BAGHDAD, (MANEND NEWS): Iraqi security forces on Saturday dispersed about 1,000 supporters of cleric Moqtada Sadr who tried to march to Baghdad’s Green Zone housing foreign embassies, believing a Holy Quran had been desecrated in Denmark.
The protesters were reacting to reports of an apparent desecration of the Holy Quran for the third time in a month, with the first two in Sweden already raising diplomatic tensions.
On its Facebook page, the extreme right group Danske Patrioter posted on Friday a video of a man burning what seemed to be a Holy Quran and trampling an Iraqi flag. Copenhagen police deputy chief Trine Fisker told AFP that “not more than a handful” of protesters had gathered Friday across from the Iraqi embassy. “I can also confirm there was a book burnt. We do not know which book it was,” she said. “It was quite peaceful.” Sadr has urged action after Holy Quran desecrations in Sweden. His followers on Saturday reacted to the news from Copenhagen, and gathered in the pre-dawn darkness at Tahrir Square in central Baghdad, some carrying portraits of Sadr. “Yes, yes to the Quran!” shouted the protesters, mostly young men.
Security forces cut two bridges leading to the high-security Green Zone where governmental institutions and foreign embassies are located.
The demonstrators tried to force their way through before officers pushed them back. The protesters eventually dispersed several hours later, after scuffles erupted, an interior ministry official told AFP, speaking anonymously because he was not allowed to brief the media. Protesters were trying to reach the embassy of Denmark, the official said.
Early Saturday, Iraq’s foreign ministry had condemned “the desecration of the holy Holy Quran and the Iraqi flag” in front of the embassy in Denmark. The ministry’s statement said that “these actions provoke reactions and put all the parties in delicate situations”. A separate statement said “we cannot allow to happen again” what occurred at the Swedish embassy.
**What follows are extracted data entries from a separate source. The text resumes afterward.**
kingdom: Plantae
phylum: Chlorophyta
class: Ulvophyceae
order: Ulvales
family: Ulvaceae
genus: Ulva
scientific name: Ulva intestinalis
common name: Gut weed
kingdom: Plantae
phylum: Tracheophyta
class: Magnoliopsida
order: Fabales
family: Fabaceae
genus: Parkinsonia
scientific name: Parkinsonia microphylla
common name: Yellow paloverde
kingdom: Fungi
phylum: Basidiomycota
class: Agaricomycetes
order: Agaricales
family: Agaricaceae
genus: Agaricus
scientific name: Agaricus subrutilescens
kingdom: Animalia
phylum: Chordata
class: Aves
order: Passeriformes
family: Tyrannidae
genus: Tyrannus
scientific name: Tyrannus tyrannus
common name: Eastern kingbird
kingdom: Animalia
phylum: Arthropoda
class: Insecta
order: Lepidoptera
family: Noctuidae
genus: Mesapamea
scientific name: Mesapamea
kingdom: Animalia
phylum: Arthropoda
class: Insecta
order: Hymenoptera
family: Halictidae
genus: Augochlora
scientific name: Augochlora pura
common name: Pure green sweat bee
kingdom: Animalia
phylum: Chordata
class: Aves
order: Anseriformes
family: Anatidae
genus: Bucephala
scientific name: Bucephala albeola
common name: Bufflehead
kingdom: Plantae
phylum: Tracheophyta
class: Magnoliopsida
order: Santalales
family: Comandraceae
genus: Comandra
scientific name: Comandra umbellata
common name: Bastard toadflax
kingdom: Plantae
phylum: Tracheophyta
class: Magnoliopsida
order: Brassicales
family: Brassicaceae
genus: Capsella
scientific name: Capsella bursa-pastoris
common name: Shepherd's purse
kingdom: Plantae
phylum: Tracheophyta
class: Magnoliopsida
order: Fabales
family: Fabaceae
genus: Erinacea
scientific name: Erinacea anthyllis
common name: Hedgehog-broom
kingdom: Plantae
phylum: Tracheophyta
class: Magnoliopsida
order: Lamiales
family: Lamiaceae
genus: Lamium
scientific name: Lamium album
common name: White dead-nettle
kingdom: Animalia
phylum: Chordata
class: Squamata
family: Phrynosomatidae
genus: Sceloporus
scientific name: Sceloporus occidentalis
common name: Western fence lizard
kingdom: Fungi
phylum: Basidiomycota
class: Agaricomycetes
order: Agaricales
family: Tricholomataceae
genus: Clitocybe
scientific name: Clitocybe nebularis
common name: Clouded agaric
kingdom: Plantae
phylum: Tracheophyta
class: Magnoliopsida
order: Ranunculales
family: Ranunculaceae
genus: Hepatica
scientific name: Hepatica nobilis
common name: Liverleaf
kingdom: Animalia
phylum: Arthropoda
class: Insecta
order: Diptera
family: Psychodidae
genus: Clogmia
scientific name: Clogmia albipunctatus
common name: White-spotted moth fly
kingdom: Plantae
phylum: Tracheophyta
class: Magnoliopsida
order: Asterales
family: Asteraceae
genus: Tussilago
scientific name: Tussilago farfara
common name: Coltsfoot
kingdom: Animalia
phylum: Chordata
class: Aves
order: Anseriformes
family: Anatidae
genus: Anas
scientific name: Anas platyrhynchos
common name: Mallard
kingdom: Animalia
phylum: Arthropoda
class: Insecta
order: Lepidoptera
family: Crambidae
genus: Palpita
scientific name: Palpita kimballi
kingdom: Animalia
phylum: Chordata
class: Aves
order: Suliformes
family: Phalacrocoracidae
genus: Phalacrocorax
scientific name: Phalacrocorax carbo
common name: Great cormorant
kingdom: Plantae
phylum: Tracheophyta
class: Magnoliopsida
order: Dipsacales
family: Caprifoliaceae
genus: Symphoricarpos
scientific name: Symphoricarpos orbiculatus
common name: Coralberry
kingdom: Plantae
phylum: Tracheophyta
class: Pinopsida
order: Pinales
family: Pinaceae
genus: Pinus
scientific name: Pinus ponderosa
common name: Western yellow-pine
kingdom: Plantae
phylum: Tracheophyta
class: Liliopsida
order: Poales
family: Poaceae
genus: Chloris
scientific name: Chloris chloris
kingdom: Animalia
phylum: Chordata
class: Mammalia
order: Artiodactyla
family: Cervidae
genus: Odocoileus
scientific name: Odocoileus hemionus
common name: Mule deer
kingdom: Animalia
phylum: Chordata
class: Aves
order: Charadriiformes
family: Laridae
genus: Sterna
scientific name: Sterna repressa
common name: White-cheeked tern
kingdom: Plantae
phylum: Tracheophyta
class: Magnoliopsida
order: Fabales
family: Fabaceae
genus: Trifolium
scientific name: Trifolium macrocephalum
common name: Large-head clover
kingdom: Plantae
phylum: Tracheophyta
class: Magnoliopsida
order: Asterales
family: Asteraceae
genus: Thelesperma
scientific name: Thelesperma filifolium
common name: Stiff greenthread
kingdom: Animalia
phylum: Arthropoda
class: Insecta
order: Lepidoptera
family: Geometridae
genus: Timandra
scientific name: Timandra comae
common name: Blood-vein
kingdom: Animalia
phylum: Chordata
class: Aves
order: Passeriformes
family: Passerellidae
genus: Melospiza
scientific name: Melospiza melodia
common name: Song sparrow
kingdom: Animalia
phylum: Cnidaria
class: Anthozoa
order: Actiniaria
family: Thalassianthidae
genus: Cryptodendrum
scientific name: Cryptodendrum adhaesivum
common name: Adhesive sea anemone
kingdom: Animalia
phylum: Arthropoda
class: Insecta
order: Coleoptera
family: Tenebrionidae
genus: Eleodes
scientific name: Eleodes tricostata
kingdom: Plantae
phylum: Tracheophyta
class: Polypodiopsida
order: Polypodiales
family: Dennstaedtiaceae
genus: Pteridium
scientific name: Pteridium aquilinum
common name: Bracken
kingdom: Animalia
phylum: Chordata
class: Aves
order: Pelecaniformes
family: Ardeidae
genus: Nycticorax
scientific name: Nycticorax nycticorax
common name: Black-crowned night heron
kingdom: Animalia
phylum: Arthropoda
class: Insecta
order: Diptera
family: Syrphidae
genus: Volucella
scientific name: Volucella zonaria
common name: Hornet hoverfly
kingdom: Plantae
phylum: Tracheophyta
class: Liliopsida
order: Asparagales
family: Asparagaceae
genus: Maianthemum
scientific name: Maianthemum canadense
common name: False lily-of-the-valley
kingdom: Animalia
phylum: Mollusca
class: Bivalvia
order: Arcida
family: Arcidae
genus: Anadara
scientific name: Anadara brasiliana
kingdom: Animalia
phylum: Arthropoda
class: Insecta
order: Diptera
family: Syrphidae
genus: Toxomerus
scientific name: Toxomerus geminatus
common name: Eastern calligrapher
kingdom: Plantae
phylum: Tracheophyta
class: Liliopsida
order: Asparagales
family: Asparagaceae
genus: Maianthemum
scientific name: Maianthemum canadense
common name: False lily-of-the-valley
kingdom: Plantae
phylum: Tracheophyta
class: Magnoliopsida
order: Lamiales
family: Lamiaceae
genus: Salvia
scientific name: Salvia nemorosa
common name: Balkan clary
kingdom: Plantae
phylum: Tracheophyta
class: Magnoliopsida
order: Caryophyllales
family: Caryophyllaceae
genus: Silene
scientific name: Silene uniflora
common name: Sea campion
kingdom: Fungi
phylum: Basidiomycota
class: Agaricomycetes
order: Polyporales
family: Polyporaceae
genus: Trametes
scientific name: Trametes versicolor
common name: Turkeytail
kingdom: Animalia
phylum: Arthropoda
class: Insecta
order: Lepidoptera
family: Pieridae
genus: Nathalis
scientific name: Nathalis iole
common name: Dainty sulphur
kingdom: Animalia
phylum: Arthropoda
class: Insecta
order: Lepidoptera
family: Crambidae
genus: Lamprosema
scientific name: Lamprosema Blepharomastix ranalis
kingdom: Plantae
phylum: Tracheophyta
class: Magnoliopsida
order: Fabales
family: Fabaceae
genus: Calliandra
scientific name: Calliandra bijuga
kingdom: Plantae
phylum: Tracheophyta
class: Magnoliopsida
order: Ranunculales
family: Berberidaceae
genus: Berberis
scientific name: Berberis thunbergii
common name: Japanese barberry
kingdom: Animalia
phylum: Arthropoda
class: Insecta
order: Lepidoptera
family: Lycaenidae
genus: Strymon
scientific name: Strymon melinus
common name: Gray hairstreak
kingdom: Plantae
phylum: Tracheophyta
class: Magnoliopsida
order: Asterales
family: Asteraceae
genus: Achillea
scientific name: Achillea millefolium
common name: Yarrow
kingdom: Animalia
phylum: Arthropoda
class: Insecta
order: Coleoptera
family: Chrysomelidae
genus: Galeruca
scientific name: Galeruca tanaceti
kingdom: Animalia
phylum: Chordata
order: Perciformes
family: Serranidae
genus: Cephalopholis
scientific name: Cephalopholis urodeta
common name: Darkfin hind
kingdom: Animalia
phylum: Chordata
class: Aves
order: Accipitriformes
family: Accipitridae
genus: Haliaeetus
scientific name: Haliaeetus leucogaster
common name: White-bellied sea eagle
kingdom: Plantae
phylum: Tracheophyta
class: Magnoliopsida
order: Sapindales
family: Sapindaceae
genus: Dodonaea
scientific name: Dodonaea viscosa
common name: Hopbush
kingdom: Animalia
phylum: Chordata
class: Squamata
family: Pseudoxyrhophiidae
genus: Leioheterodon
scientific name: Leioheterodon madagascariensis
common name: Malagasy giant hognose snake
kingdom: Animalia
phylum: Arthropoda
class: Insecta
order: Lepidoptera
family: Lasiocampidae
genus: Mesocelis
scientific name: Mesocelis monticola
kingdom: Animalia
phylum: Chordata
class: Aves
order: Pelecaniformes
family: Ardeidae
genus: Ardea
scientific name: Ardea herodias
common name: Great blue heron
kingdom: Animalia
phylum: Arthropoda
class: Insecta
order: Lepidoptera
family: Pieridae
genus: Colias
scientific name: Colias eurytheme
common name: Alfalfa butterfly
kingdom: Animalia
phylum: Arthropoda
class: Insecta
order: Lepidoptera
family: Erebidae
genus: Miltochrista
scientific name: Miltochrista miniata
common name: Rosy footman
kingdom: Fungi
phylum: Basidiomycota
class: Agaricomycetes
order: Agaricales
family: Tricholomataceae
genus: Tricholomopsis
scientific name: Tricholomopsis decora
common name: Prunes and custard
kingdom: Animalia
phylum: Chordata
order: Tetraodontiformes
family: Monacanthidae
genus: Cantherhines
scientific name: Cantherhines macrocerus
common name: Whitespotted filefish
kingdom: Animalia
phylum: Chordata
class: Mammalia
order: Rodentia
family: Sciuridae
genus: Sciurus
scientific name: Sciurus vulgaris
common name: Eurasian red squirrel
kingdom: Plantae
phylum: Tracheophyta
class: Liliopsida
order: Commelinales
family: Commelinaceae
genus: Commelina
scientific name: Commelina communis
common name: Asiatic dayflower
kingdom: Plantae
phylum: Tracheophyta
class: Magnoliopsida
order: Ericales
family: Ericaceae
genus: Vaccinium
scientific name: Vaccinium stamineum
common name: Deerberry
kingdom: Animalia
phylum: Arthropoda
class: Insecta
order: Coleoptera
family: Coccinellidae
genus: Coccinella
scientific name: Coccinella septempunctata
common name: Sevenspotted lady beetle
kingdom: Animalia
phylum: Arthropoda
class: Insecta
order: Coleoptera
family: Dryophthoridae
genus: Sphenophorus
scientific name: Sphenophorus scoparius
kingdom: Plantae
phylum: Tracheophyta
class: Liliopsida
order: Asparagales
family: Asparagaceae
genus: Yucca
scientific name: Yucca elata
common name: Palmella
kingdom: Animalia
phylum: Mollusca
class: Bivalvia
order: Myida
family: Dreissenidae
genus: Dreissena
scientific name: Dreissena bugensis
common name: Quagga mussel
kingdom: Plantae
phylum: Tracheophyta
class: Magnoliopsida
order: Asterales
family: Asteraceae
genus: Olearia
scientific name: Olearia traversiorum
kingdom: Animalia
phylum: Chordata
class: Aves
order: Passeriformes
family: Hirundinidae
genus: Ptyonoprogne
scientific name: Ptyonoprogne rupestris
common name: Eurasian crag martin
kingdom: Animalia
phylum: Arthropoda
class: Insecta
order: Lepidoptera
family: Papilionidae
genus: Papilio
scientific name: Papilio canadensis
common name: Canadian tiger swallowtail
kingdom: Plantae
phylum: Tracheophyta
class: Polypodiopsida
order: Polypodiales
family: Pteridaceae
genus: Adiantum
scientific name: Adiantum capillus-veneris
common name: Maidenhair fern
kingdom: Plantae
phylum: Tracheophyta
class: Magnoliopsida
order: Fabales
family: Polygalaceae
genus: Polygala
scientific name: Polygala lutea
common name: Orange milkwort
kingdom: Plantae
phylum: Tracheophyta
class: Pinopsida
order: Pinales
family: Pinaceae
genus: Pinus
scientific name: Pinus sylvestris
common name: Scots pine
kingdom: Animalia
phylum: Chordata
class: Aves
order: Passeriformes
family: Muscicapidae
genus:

It reaffirmed Baghdad’s “full commitment” to the Vienna Convention on Diplomatic Relations and said it guarantees “the protection and security provided to diplomatic teams”.
The actions of Sweden-based Iraqi refugee Salwan Momika, whose book-burning protest had been permitted by Stockholm on free speech grounds, triggered condemnation across the Muslim world.Iraq also condemned the attack on Sweden’s embassy but expelled Stockholm’s ambassador.Swedish Foreign Minister Tobias Billstrom called Momika’s protest “a clear provocation” that “in no way reflects the Swedish government’s opinions”, while also stressing a “constitutional right to freedom of assembly, freedom of expression and freedom to demonstrate”. Sadr on Saturday said in a vague tweet that “words are no longer enough” in defending religion.